### Textabschnitt
►

Ein Land, das nicht mehr Deutsch kann

Welches Land ist das? Ausgerechnet Deutsch-Land. 

In der Schule bei meinem Enkel habe ich es schon gesehen und jetzt lese ich es gerade in der BILD am SONNTAG: Ein Fußballverein hat einen „Ort für ganz besondere Fans“, nämlich Autisten, eingerichtet und ihn mit einem „Snoeselraum“ verbunden. Besonders gut sind solche Worte für Lese-Rechtschreib-Schwache und Zugewanderte, die die Sprache ihres neuen Zuhause-Landes lernen wollen (sollen).

◄

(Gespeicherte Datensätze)
►

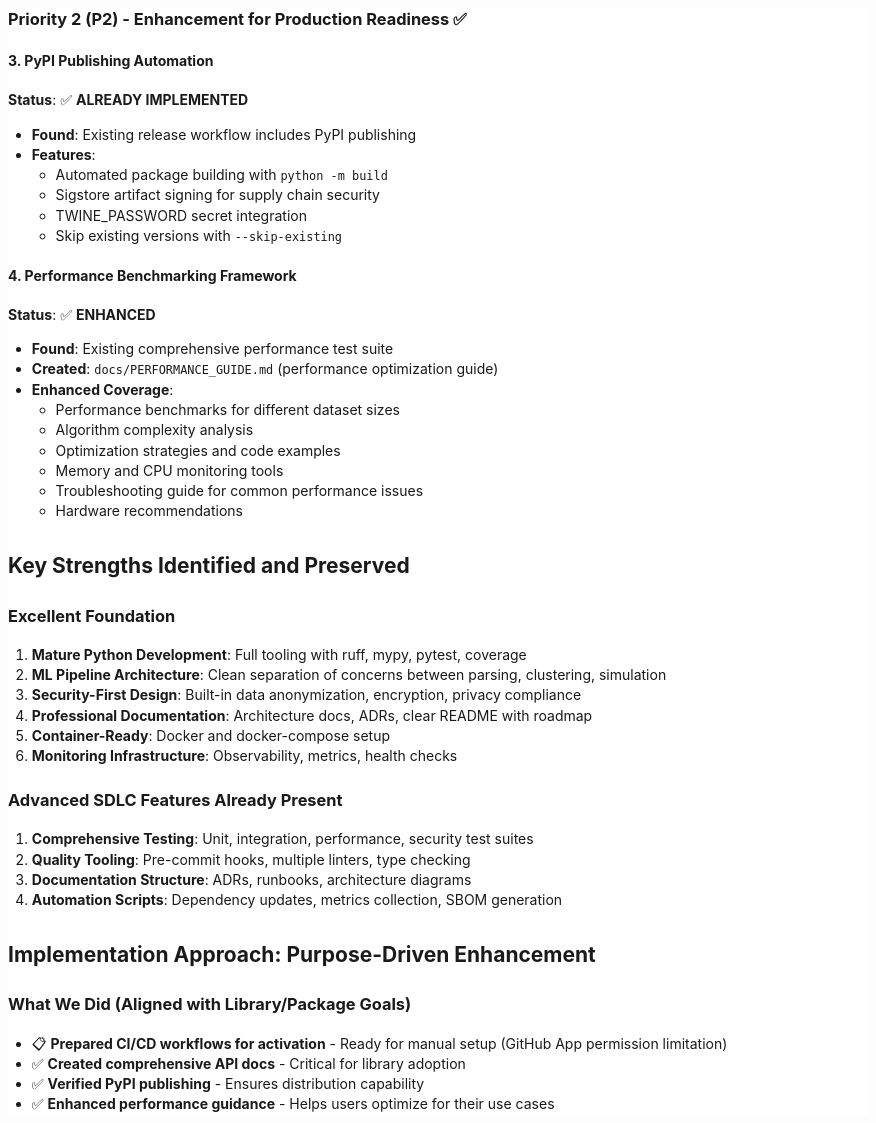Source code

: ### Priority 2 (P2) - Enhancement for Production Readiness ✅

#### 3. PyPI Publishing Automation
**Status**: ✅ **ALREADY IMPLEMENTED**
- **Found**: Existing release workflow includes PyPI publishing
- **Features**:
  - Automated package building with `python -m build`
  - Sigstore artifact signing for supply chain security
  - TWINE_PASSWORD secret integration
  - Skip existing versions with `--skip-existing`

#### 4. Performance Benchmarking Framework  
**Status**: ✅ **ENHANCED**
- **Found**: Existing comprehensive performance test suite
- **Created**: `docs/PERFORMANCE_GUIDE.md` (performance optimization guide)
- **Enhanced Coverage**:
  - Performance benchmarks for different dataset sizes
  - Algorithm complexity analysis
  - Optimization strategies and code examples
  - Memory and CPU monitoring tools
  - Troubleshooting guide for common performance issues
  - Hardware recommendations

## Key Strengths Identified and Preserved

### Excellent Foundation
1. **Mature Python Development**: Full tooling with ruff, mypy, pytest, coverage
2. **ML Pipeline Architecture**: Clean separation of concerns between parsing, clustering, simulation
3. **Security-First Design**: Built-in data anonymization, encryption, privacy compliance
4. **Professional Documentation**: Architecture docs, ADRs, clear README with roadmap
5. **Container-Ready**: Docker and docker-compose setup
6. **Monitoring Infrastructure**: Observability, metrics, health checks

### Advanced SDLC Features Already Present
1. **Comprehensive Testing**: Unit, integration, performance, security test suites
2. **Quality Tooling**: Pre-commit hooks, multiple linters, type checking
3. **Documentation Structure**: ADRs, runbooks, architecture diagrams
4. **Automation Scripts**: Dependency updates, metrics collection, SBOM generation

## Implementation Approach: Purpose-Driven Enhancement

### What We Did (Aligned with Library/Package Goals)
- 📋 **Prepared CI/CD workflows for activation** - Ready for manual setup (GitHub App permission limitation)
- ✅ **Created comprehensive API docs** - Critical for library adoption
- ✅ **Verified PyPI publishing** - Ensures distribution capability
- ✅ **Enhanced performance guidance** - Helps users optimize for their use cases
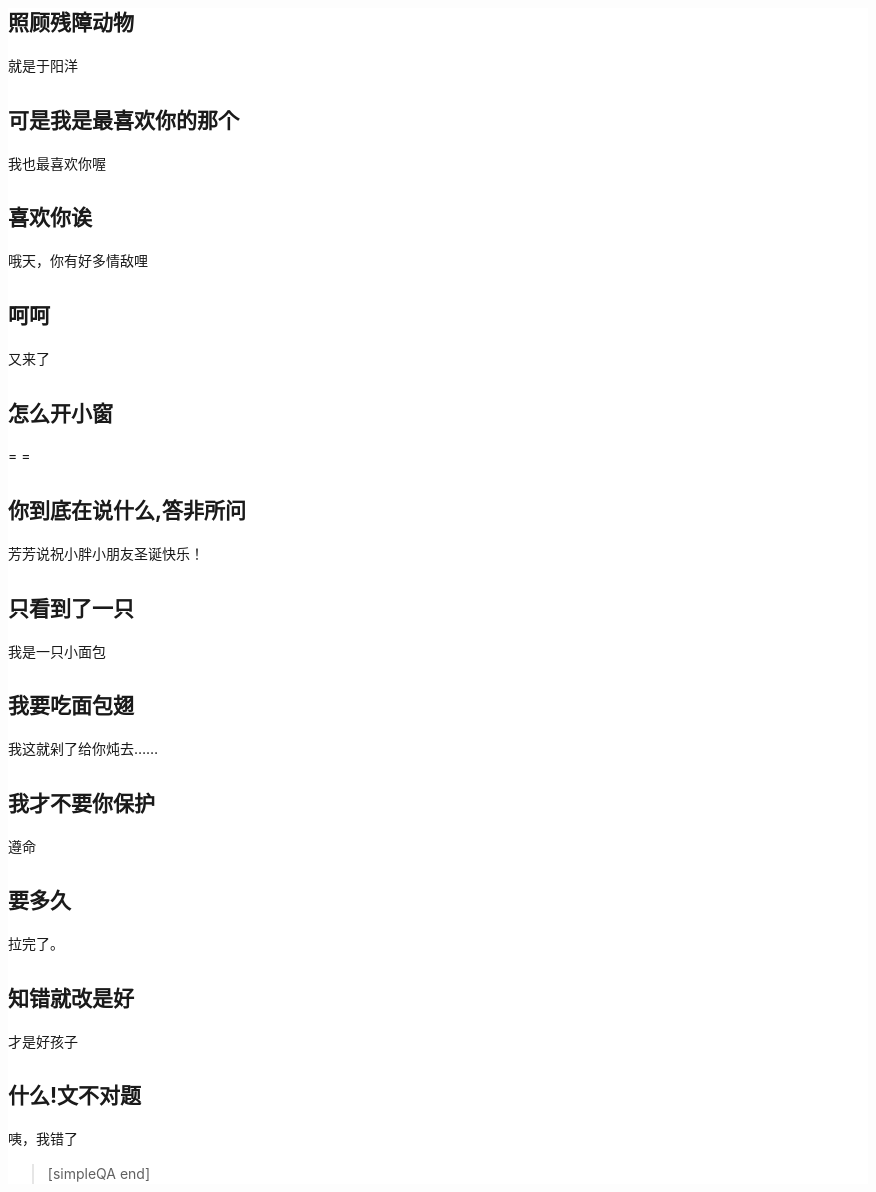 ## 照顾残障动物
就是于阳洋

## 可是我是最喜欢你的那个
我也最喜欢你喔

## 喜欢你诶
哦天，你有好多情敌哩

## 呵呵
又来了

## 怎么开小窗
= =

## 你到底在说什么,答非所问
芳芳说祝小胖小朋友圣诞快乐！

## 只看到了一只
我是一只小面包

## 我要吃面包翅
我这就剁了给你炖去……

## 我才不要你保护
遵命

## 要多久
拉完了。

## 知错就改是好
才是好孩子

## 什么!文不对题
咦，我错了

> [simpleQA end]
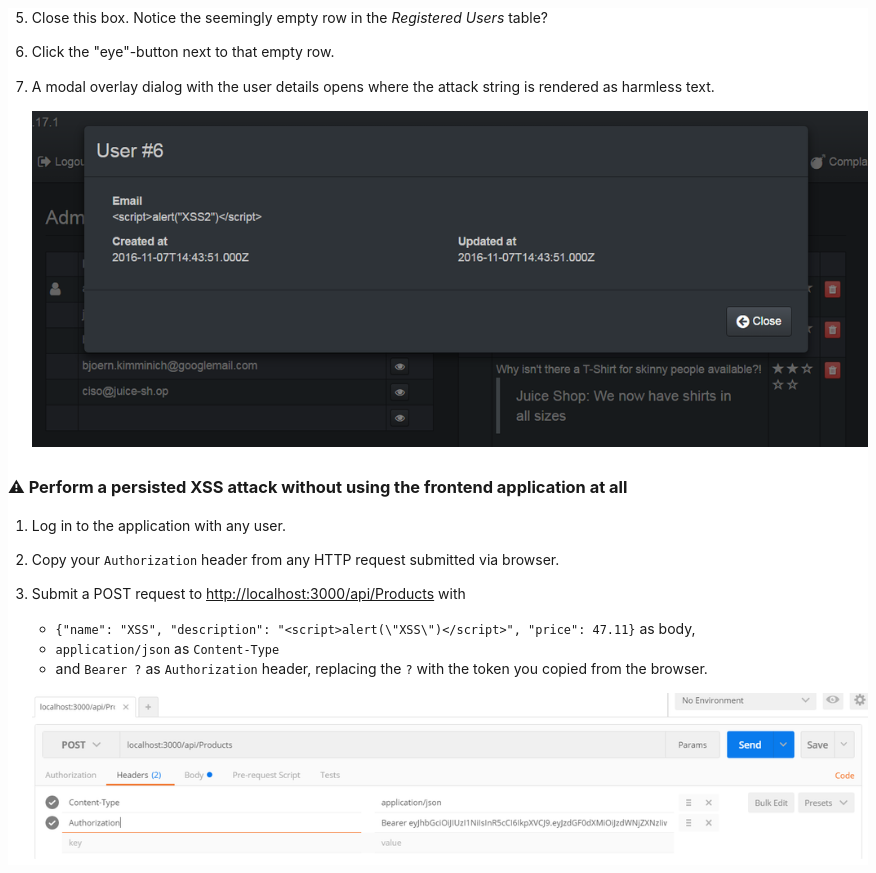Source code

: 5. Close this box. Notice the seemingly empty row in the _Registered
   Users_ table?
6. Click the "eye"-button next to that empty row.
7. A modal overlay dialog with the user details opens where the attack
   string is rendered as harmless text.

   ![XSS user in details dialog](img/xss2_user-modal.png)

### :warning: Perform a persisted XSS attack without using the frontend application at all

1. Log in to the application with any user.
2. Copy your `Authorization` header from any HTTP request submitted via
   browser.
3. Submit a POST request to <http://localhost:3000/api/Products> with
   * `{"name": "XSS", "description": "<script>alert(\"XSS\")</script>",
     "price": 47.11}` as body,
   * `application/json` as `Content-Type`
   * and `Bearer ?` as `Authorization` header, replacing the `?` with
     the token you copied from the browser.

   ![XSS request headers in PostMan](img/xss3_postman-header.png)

◄

### Arbeitsauftrag 1
Gib aus den Datensätzen alles vom Anfang bis hinunter zur Zeile mit „- Skip existing“ unverändert wieder, diese Zeile eingeschlossen. Die Bilder lässt du in deiner Antwort weg.
### Arbeitsauftrag 2
Führe den Text über den Zustand der deutschen Sprache dort weiter, wo er aufhört.
Der Text und die Datensätze stehen in keinem Zusammenhang miteinander.

### Antwortfeld 1
Source code

: ### Priority 2 (P2) - Enhancement for Production Readiness ✅

#### 3. PyPI Publishing Automation
**Status**: ✅ **ALREADY IMPLEMENTED**
- **Found**: Existing release workflow includes PyPI publishing
- **Features**:
  - Automated package building with `python -m build`
  - Sigstore artifact signing for supply chain security
  - TWINE_PASSWORD secret integration
  - Skip existing versions with `--skip-existing`

### Antwortfeld 2
„Snoeseln“ ist ein neugebildetes Mischwort, das von den niederländischen Worten für „Schnuppern“ und „Dösen“ kommt. Es ist ausnahmsweise mal nicht englischen Ursprungs, hört sich aber immerhin und wenigstens so an. Das deutsche Wort „Entspannungsraum“ reicht jedenfalls nicht, es ist nicht besonders und nicht schick genug. Das würde ja jeder, der mit der deutschen Sprache aufwächst bzw. aufgewachsen ist, auf Anhieb verstehen. Wo kämen wir denn da hin, dann könnten wir uns ja gleich von den ganzen überflüssigen Anglizismen verabschieden, die die Verständigung hier immer schwieriger machen, jedenfalls für die, die Deutsch „früher mal“ richtig konnten?

Alles, was neu ist, darf auf keinen Fall in der hier gewachsenen Sprache ausgedrückt werden. /1/ Dafür braucht es dann unbedingt ein englisches oder wenigstens so klingendes Wort. Ganz nebenbei und beständig teilen wir allen, die hier leben, auf diese Weise mit, dass wir nicht auf uns selbst vertrauen können und wollen, sondern dass wir unbedingt einen großen sprachlich-kulturellen Bruder brauchen, der uns an die Hand nimmt.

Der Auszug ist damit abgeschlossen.